Это была беспощадная охота, борьба не на жизнь, а насмерть. Кто мог отличить в ней атакующего от атакуемого, в этом клубке, фыркающем яростью, в этом сплетенье визга и жути! Случалось, рука совершала прыжок дважды и трижды, чтобы где-то на четвертом или пятом листе настичь жертву. Не раз вопила она от боли и ужаса в клещах и клешнях диковинных тварей этих, извивавшихся под моим скальпелем.

Час от часу изобильней наплывали визии, толпясь, теснясь и устраивая заторы, пока в некий день все дороги и тропы не закипели и не двинулись шествиями, а вся округа не потекла процессиями, не растянулась долгими парадами — нескончаемым пилигримством диких зверей и тварей.

Как во дни Ноевы текли пестрые эти шествия, эти реки шерсти и грив, колышущиеся спины и хвосты, головы, без устали и в такт поддакивающие поступи.

Моя комната была рубежом и заставой. Тут они останавливались и толпились, умоляюще блея. Они ворочались пугливо и дико, топтались на месте — горбатые и рогатые естества, зашитые во всевозможные костюмы и доспехи зоологии. И, устрашенные собой, напуганные собственным маскарадом, глядели тревожными и удивленными очами сквозь отверстия своих косматых шкур и жалко мычали, словно бы под масками их были кляпы.

Ожидали ли они, чтобы я нарек их, разгадал их загадку, которую сами не могли постичь? Вопрошали ли меня о своем имени, дабы войти в него и заполнить собою? Подходили удивительные машкеры, твари-вопросы, твари-предложения, и мне приходилось кричать и отпихивать их руками.

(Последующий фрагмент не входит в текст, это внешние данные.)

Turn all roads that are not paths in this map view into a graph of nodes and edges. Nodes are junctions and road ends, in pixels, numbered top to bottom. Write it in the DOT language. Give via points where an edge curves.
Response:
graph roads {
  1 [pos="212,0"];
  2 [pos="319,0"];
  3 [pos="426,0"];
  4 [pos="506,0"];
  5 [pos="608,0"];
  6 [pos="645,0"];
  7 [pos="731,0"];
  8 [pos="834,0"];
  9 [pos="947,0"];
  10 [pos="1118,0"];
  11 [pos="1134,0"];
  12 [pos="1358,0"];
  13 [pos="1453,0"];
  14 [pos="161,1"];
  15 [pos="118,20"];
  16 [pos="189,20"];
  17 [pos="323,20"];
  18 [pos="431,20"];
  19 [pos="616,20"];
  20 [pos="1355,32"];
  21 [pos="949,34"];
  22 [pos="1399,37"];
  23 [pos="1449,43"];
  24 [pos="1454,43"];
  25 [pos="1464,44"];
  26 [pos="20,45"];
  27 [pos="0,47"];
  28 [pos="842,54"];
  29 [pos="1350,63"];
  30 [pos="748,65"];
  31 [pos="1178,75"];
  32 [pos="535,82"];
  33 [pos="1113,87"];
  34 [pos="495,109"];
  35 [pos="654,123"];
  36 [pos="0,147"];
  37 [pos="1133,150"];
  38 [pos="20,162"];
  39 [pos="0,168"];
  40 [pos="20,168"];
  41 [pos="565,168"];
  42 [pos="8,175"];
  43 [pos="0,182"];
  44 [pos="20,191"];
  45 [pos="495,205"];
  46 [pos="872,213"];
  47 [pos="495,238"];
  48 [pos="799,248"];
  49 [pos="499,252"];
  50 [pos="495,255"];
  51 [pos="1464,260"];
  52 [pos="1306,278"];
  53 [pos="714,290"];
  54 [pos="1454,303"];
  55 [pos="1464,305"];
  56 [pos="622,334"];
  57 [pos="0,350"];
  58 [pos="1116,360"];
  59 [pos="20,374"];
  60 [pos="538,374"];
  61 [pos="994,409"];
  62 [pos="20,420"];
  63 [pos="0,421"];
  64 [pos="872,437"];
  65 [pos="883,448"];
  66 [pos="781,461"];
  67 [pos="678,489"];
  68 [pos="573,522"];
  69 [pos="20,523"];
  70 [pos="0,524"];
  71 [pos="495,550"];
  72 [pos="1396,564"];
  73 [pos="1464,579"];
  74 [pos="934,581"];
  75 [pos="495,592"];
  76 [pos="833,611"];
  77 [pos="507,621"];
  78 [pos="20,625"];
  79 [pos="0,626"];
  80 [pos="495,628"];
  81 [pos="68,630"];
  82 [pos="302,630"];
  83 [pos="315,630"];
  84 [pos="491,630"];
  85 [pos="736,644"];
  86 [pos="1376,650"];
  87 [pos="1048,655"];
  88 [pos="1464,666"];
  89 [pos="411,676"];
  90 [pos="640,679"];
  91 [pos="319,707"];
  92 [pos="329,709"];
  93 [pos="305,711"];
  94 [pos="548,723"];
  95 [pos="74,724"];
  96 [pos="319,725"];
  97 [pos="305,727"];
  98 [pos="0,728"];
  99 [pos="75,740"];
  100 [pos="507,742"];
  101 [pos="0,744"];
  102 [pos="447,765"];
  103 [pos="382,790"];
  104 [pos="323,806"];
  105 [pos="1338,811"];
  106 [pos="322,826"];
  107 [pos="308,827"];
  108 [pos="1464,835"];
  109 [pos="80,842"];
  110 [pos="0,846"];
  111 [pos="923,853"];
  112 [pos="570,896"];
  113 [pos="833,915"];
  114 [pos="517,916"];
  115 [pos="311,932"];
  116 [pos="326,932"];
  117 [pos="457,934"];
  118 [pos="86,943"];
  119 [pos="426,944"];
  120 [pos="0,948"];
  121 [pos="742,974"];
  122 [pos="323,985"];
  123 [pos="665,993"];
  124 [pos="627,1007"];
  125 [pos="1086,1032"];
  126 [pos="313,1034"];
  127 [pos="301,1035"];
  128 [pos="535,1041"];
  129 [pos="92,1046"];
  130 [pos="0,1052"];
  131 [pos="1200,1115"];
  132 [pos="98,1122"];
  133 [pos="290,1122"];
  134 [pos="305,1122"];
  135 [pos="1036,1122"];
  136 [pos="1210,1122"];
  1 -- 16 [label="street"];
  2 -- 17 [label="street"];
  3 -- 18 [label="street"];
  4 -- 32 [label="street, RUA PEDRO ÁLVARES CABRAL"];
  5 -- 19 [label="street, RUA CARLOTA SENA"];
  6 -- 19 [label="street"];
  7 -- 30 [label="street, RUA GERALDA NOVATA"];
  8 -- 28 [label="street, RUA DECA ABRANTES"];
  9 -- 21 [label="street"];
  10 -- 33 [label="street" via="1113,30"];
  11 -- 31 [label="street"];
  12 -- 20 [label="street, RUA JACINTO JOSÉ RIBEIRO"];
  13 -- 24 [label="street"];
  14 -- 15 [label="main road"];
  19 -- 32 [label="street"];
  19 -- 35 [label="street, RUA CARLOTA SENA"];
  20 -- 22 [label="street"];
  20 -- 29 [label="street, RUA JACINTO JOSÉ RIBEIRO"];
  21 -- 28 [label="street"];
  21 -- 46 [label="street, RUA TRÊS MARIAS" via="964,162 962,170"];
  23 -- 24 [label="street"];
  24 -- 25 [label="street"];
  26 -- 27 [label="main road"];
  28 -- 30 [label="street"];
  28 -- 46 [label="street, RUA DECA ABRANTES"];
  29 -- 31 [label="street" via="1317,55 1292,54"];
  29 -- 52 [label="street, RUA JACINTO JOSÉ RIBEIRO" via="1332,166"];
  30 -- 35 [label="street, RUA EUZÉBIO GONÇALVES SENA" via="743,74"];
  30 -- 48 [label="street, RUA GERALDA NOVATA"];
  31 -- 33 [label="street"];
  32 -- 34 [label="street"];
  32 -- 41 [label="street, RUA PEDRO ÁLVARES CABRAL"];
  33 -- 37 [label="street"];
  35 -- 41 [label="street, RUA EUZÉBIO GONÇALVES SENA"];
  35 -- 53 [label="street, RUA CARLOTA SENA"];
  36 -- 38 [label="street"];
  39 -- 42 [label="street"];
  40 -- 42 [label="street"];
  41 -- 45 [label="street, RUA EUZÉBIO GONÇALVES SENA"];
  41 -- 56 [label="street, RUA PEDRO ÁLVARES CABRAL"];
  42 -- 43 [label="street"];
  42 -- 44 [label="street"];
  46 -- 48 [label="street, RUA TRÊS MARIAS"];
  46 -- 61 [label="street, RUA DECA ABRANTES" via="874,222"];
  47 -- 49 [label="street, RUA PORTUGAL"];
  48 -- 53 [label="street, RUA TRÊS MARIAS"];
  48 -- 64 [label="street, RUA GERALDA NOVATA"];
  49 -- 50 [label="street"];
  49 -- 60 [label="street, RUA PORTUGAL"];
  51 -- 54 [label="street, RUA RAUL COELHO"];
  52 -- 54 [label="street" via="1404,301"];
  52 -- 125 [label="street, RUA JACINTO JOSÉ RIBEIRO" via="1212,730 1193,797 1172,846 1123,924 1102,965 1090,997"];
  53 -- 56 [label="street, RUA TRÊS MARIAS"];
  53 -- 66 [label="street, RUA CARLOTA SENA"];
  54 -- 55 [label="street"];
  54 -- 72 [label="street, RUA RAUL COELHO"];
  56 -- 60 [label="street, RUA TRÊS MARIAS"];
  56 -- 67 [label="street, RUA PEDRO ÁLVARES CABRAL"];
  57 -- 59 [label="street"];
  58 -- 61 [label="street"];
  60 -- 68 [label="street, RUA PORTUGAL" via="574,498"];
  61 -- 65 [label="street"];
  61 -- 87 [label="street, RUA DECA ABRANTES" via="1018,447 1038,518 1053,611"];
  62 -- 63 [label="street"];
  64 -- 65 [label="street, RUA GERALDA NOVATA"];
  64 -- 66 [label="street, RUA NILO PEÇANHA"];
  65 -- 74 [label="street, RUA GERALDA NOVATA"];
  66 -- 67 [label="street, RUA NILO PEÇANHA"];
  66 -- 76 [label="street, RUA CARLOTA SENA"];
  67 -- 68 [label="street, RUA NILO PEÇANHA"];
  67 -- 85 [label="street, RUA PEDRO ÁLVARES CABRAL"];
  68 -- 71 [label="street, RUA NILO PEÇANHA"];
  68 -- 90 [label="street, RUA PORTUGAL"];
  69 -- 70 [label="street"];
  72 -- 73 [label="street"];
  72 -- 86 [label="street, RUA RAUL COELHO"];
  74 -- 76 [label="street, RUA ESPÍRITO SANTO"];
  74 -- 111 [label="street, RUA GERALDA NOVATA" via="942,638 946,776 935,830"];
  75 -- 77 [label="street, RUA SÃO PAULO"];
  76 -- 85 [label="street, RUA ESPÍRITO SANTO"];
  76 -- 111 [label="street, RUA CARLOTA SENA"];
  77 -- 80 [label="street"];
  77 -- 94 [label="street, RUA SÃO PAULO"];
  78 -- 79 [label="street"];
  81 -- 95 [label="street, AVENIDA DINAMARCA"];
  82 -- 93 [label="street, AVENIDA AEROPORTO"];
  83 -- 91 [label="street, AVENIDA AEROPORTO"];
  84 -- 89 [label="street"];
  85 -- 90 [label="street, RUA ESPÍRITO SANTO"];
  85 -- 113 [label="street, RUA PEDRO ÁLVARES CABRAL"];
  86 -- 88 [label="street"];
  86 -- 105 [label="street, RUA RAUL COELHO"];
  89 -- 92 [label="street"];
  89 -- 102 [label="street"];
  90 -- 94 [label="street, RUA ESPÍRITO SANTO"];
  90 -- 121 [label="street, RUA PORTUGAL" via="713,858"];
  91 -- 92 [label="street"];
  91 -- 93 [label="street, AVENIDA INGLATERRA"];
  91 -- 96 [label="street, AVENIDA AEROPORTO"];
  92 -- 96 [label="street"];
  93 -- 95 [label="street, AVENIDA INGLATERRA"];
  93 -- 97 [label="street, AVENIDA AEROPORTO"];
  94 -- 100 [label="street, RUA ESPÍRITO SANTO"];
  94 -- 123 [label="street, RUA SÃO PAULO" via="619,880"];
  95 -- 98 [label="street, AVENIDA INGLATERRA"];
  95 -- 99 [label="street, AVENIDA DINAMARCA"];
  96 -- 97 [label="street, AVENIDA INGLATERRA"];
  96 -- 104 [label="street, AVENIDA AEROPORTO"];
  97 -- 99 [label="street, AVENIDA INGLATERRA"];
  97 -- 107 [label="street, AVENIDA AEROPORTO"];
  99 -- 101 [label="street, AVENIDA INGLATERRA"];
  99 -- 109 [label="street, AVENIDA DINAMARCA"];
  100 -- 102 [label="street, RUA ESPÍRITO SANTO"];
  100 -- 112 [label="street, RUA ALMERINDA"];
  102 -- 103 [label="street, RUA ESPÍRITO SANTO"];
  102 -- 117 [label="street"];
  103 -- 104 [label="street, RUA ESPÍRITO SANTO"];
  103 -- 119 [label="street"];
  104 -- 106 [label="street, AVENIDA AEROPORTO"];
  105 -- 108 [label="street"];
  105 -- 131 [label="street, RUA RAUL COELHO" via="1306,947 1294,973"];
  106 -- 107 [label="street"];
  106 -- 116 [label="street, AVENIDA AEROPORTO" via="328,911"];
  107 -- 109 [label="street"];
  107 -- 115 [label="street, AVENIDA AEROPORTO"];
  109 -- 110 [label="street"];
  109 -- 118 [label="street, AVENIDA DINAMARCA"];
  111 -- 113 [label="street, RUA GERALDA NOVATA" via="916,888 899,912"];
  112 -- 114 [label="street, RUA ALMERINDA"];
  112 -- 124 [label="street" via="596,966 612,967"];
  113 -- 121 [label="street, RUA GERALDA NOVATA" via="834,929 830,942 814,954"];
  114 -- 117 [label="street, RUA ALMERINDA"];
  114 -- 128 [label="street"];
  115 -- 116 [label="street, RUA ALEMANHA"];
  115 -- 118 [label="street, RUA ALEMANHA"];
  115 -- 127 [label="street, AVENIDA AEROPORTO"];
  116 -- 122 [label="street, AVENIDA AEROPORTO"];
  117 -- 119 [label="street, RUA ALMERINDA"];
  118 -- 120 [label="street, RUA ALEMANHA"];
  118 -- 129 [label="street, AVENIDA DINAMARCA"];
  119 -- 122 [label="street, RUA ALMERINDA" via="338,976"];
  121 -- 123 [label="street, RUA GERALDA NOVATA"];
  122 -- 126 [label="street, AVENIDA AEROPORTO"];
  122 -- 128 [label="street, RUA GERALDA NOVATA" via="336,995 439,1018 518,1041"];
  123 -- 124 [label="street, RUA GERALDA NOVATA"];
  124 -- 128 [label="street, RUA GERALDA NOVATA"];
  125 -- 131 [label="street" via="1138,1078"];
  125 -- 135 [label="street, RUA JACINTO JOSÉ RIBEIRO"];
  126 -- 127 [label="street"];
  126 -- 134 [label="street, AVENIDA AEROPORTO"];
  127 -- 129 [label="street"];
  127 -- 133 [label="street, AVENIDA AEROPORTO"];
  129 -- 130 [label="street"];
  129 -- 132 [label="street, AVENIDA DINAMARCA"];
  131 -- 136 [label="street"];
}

Они пятились, понурившись и глядя исподлобья, и терялись сами в себе, снова подходили и распадались в безымянный хаос, в свалку форм. Сколько хребтин прямых и горбатых прошло тогда под моей рукою, сколько голов, бархатно ластясь, протиснулось под ней!

Я понял тогда, зачем животным рога. Это было то непостижимое, что не могло вместиться в их жизнь, каприз дикий и навязчивый, неразумное и слепое упорство. Некая idée fixe выросла за пределы их естества, переросла головы и внезапно явилась на свет, отвердев в материю ощутимую и жесткую. Закрученная фантастической арабеской, недоступная их взору и пугающая, изогнутая неведомой цифрой, под кошмаром которой они жили, приняла она образ дикий, непредсказуемый и неправдоподобный. Я понял, почему эти животные были расположены к безрассудной и дикой панике, к переполоху умопомрачения: пребывая во власти своего помешательства, они не умели выпутаться из хаоса рогов, сквозь которые, когда наклоняли головы, глядели одичало и печально, словно хотели протиснуться меж их ветвями. Рогатым животным этим было далеко до освобождения, и они с печалью и смирением несли на головах стигмат своей ошибки.